Tuesday, August 21, 2012

When Homelessness Feels Small

This is in no way my post for day eighty or eighty-one. I'm just musing right now. I know I should write but I don't want to. Today, when I sent out a mass email asking people for baby toys a friend of mine responded. I haven't talked to her in months, so I asked how she was doing. I missed her. She said something about her cancer.

"Cancer? What?" I responded.
"Yeah, you didn't know I had cancer?"
"No."
"Thought I told you..."

It's not breast cancer or like a little tumor where you get rid of it and you're better. Stage four lung cancer. It's spread, possibly to her back. She told me a whole bunch of jargon about chemotherapy and radiation but I didn't even remember a single word of it. She was originally told she had four weeks to live but she's still around and it's August. I asked her if she is going to be okay. She told me the doctors just don't know anything right now.

She has a two year old daughter. She's twenty-two.

We were best friends in high school after we met in church. We'd have sleepovers and went to summer camps together. Her foster mother decided to essentially lock her up for almost a year. She went to school and home and that was it. She couldn't talk on the phone. Anything. Nothing. Even though she was kept captive she was still my friend. My sister in Christ we used to say.

We were both dating our first boyfriends during this time. The boys were best friends so we were a foursome together. We got coffee every Sunday. We were a family. I remember her boyfriend who was like a brother to me told me, "You are safe now. You finally found a family. You have people who aren't going to hurt you. We're a family. It took you long enough but you found your family."

That guy later sent me on a spiral into bulimia. My boyfriend lost his temper and hit a wall behind me while we were at a school dance, missing my face by a few inches but a little too close to comfort for me. My friend's mom locked her up. Just like that we weren't a family anymore.
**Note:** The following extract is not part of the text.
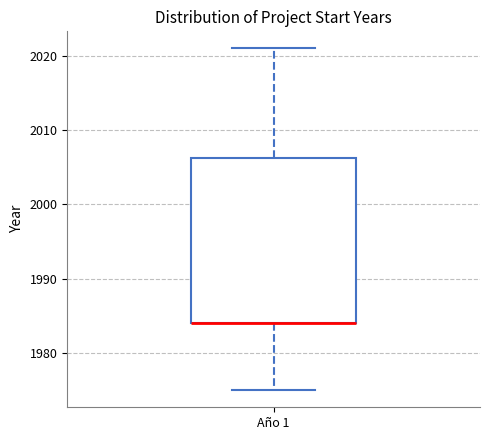

Transcribe this box plot: give where the median line is, the range the box spans, and where the two whiskers end, as read against the y-axis. The values are not printed on the chart, so give them approximately, as read against the axis.

median 1984 (drawn on the box's lower edge), box 1984 to 2006, whiskers 1975 to 2021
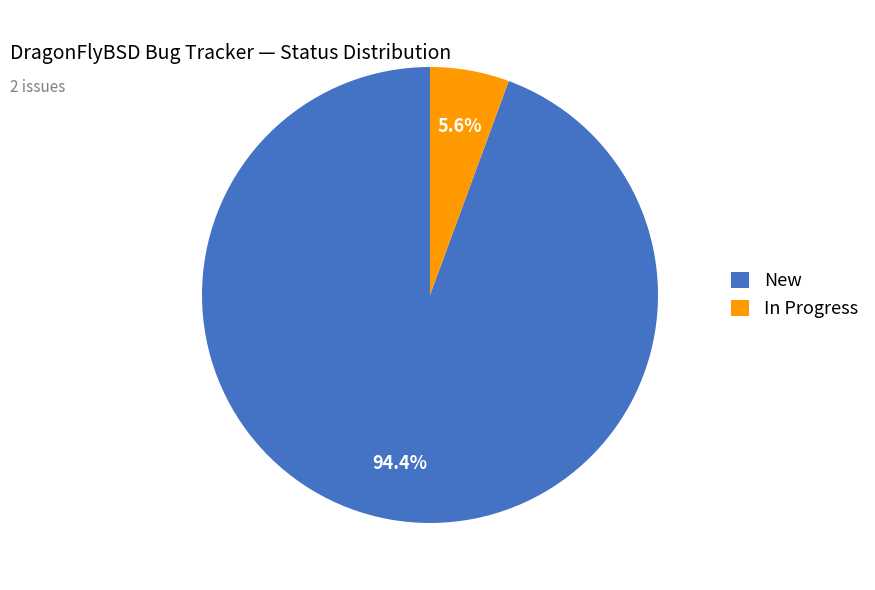

To the nearest percent, what is the difference between the In Progress and New slice percentages?

89%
Still, she and I remained in touch via facebook and myspace. We didn't talk all that often but I still consider her a dear friend. She's probably the only one who could understand what I went through in that silly church we survived.

And now she's dying.

She lives in north Washington by Canada. Obviously, I don't have the means to get up there and see her. Compared to her cancer I feel like my homelessness is nothing. I don't have any right to complain. I don't have an expiration date hanging over my head.

I don't know how I should feel right now. I am completely numb. Thanks to my Cymbalta I don't feel much of anything. Nor do I know if I should. It's not like I can say we're super great friends now, if we were I would have known about this eight months ago. But she is still dear to me. And I haven't even met her kid yet.

I don't know what's going through my head right now but I feel small and insignificant. Normally when something like this happens to other people they have someone to call and talk to about it. I don't. I don't have anyone that I make those kinds of phone calls to. So instead, I am here, going crazy inside my own head.